The West Antarctic Ice Sheet Is Underpinned By High Geothermal Heat Flows, according to a new UC Santa Cruz Study
A new study conducted on the West Antarctic Ice Sheet suggests that one factor that may lead to its melting is the heat flow beneath it.
Geothermal sources are the underpinning of the unusually high amounts of heat flows at the base of the West Antarctic Ice Sheet. The study, conducted by scientists at UC Santa Cruz brings a new body of data for analyzing the rapid decline of the Ice Sheet during the past ten years.
Of course, there is a multitude of studies dealing with the advanced melting of the West Antarctic Ice Sheet, yet the UC Santa Cruz research, led by Andrew Fisher – Professor of Earth and Planetary Sciences at the same University, does not pitch geothermal heating as a cause of ice loss.

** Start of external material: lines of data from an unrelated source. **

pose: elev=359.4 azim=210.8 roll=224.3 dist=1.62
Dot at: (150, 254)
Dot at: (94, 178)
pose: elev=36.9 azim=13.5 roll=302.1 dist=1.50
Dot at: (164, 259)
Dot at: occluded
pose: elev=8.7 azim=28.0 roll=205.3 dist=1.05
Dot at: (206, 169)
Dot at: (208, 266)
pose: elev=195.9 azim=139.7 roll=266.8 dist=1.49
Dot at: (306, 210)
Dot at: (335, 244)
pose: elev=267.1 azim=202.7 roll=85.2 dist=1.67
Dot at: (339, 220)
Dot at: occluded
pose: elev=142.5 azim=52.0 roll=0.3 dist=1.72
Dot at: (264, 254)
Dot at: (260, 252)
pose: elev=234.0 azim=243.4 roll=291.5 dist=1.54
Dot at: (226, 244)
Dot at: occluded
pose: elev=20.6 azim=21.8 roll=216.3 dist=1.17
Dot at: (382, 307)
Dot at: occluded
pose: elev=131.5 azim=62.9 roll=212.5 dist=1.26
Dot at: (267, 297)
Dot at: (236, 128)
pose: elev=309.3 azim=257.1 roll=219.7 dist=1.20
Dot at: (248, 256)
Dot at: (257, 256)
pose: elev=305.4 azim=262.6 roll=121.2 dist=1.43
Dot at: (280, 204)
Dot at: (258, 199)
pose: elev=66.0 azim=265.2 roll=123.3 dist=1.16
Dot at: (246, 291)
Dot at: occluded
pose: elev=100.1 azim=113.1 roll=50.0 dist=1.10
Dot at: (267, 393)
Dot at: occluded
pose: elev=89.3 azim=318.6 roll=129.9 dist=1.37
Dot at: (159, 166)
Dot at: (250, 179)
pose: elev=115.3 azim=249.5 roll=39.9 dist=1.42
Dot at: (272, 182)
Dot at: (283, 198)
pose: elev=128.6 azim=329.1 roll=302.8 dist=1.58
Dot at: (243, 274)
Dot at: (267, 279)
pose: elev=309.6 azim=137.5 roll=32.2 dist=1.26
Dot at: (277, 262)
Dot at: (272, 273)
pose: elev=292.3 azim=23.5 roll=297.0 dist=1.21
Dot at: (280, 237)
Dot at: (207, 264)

Rather, it looks at geothermal heating as a pre-existent slow-working factor which, combined with a multitude of others may lead to further ice loss in the West Antarctic Ice Sheet.
As Professor Fisher explained:
“The ice sheet developed and evolved with the geothermal heat flux coming up from below-it’s part of the system. But this could help explain why the ice sheet is so unstable. When you add the effects of global warming, things can start to change quickly”.
Looking into geothermal sources that spark the high heat flow underneath the West Antarctic Ice Sheet may provide insight on the development of lakes also underpinning the ice sheet. Lakes and streams forming beneath the West Antarctic are lubricating the ice streams’ motion, carrying them to the onto the ice shelves. But too much water is detrimental to the West Antarctic Ice Sheet.
Collapsing and melting are incumbent if the volume of heat flows beneath the West Antarctic Ice sheet surpasses certain levels. Nonetheless, the measurements on which the UC Santa Cruz study is based are representative of only one location. Thus, the team warned that it is possible the values of the high heat flow varies from other locations across the West Antarctic Ice Sheet.
“This is the first geothermal heat flux measurement made below the west Antarctic ice sheet, so we don’t know how localized these warm geothermal conditions might be. This is a region where there is volcanic activity, so this measurement may be due to a local heat source in the crust”,
added Professor Andrew Fischer.
The UC Santa Cruz study was conducted as part of the Antarctic drilling project titled WISSARD and financially supported by the National Science Foundation.
The specific location referred to in the study is the Subglacial Lake Whillans, found underneath the ice, at half a mile depth. A thermal probe, designed at the UC Santa Cruz laboratories, was lowered in the sediments beneath Lake Whillans.
Here, different depth measurements held different temperatures, representative for a change rate five times that of continental temperature change. Thus, the geothermal sparked high heat flows came to the attention of the team.
The UC Santa Cruz study is complementary to other recent studies that have looked at the warm ocean currents flowing beneath the ice sheet and accelerating the loss of ice in the West Antarctic Ice sheet, known to be more unstable.
The results of the study have been published in the July 10th issue of Science Advances journal.